U.S. SECURITIES AND EXCHANGE COMMISSION
Litigation Release No. 19456 / November 3, 2005
SEC V. ZVI FUKS, A.K.A. ZVI FUCHS, AND SABINA BEN-YEHUDA, A.K.A. SONIA BEN YEHUDA, 05 Civ. 2668 (JES) (S.D.N.Y.)
ZVI FUKS AND SABINA BEN-YEHUDA SETTLE SEC INSIDER TRADING CHARGES
Zvi Fuks and Sabina Ben-Yehuda have consented to a full resolution of the Commission's insider trading case against them. Pursuant to this settlement, which is subject to the Court's approval, Fuks and Ben-Yehuda will pay full disgorgement of the losses they avoided as a result of their insider trading in ImClone stock in December 2001, plus prejudgment interest on those amounts and a civil penalty equal to the amount of their losses avoided. In total, Fuks and Ben-Yehuda will pay $2,770,687 to settle the Commission's case against them.

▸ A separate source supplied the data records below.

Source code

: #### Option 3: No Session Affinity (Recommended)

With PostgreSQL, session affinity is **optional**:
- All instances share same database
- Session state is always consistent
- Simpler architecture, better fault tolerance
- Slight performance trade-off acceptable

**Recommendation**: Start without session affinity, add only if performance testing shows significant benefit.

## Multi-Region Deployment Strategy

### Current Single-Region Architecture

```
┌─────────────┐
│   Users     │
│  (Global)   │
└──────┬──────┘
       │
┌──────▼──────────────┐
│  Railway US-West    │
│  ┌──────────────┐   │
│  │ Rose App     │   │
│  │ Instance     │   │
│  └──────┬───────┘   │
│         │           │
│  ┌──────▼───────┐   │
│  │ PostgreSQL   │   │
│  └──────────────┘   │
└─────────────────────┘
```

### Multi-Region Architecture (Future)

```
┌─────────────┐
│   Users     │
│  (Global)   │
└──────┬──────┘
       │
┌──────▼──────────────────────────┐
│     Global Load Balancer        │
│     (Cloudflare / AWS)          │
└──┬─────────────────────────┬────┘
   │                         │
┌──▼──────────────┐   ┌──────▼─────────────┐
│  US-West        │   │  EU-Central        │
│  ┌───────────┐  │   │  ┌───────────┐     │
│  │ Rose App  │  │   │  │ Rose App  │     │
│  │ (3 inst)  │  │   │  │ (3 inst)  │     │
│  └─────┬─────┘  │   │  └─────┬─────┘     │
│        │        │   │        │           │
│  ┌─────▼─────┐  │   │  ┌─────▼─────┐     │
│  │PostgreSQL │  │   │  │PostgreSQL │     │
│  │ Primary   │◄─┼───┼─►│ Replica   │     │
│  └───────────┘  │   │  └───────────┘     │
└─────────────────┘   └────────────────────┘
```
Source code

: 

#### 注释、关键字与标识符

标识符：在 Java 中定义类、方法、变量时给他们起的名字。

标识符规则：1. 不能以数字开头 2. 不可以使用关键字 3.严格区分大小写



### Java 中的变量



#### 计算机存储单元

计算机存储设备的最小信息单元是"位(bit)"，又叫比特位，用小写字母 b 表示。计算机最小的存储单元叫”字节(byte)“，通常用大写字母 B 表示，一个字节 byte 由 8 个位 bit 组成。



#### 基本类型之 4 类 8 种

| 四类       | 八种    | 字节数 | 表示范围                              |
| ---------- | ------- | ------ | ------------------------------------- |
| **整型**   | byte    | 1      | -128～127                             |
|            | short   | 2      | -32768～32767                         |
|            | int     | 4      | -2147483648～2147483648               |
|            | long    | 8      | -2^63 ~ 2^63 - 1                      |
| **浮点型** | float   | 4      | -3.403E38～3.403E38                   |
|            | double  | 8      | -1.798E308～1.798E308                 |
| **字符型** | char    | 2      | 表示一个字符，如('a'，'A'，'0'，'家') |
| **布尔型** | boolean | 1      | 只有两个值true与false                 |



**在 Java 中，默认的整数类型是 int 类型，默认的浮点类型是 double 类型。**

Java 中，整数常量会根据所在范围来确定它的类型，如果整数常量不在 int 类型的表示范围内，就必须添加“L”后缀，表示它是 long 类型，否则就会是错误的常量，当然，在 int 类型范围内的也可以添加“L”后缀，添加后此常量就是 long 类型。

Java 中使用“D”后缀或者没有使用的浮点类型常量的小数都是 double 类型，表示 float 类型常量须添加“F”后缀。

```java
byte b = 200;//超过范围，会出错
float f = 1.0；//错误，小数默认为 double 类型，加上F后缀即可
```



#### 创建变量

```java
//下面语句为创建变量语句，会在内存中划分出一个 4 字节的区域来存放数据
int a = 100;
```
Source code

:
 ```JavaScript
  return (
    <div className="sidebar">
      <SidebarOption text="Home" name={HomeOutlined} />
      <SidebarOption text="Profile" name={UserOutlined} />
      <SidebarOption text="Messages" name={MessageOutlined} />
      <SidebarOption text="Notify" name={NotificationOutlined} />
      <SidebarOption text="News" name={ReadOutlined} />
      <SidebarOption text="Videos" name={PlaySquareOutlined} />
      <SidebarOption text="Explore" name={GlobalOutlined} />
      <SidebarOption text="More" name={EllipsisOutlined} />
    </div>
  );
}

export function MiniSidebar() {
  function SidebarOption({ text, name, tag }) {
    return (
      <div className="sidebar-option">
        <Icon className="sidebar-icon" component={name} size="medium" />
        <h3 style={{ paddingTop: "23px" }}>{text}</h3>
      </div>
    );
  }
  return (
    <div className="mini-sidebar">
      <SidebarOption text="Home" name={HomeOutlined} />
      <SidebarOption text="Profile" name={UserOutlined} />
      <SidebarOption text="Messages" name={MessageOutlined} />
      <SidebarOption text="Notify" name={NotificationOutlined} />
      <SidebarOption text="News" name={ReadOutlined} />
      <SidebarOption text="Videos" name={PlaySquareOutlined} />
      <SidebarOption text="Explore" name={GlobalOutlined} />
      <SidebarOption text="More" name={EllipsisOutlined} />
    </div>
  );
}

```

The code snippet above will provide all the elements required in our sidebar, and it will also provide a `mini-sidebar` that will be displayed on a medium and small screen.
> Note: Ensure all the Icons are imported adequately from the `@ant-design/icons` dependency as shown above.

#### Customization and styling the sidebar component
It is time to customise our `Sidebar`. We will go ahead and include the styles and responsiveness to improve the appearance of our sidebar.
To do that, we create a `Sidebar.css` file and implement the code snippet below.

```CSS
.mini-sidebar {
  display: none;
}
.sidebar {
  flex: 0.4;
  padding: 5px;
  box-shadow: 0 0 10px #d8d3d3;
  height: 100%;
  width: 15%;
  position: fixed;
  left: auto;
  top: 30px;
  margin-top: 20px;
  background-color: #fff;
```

The Commission originally filed insider trading charges against Fuks and Ben-Yehuda on March 9, 2005 in the United States District Court for the Southern District of New York and filed an amended complaint today. In its amended complaint, the Commission charges that on the evening of December 26, 2001, ImClone's then CEO Samuel D. Waksal privately learned in advance of any official notice or public announcement that the United States Food and Drug Administration ("FDA") would reject consideration of ImClone's application to approve its primary product, a cancer treatment called Erbitux. On December 27, Waksal tipped Ben-Yehuda, who then passed the news onto Fuks. That same day, before this news became public and while in possession of this material, non-public information, Ben-Yehuda sold over $73,000 and Fuks sold over $5 million of ImClone stock. ImClone received written notification of the FDA's decision in the afternoon on December 28, and publicly announced the FDA's decision in a press release at about 6:00 p.m. that day. This news prompted ImClone's stock price to drop 16%, from $55.25 to $46.46, by the close of the next trading day, December 31. The Commission's amended complaint alleges that both Fuks and Ben-Yehuda violated section 17(a) of the Securities Exchange Act of 1933 ("Securities Act"), Section 10(b) of the Securities Exchange Act of 1934 ("Exchange Act") and Rule 10b-5 thereunder.
Fuks and Ben-Yehuda have agreed to a full resolution, subject to the Court's approval, of all of the charges in the amended complaint. Without admitting or denying the allegations, Fuks has consented to the entry of a final judgment against him, ordering him to (a) disgorge $1,214,239 representing the losses he avoided by the sales of ImClone stock, plus prejudgment interest of $230,615; (b) pay a civil penalty of $1,214,239; and (c) be permanently enjoined from future violations of Section 17(a) of the Securities Act, Section 10(b) of the Exchange Act and Rule 10b-5 thereunder. Ben-Yehuda has consented to the entry of a final judgment against her, ordering her to (a) disgorge $50,958, representing the losses she avoided by her sales of ImClone stock, plus prejudgment interest of $9,678; (b) pay a civil penalty of $50,958; and (c) be permanently enjoined from future violations of Section 17(a) of the Securities Act, Section 10(b) of the Exchange Act and Rule 10b-5 thereunder.
The Commission acknowledges the assistance of the United States Attorney's Office for the Southern District of New York and the Federal Bureau of Investigation in the investigation of this matter.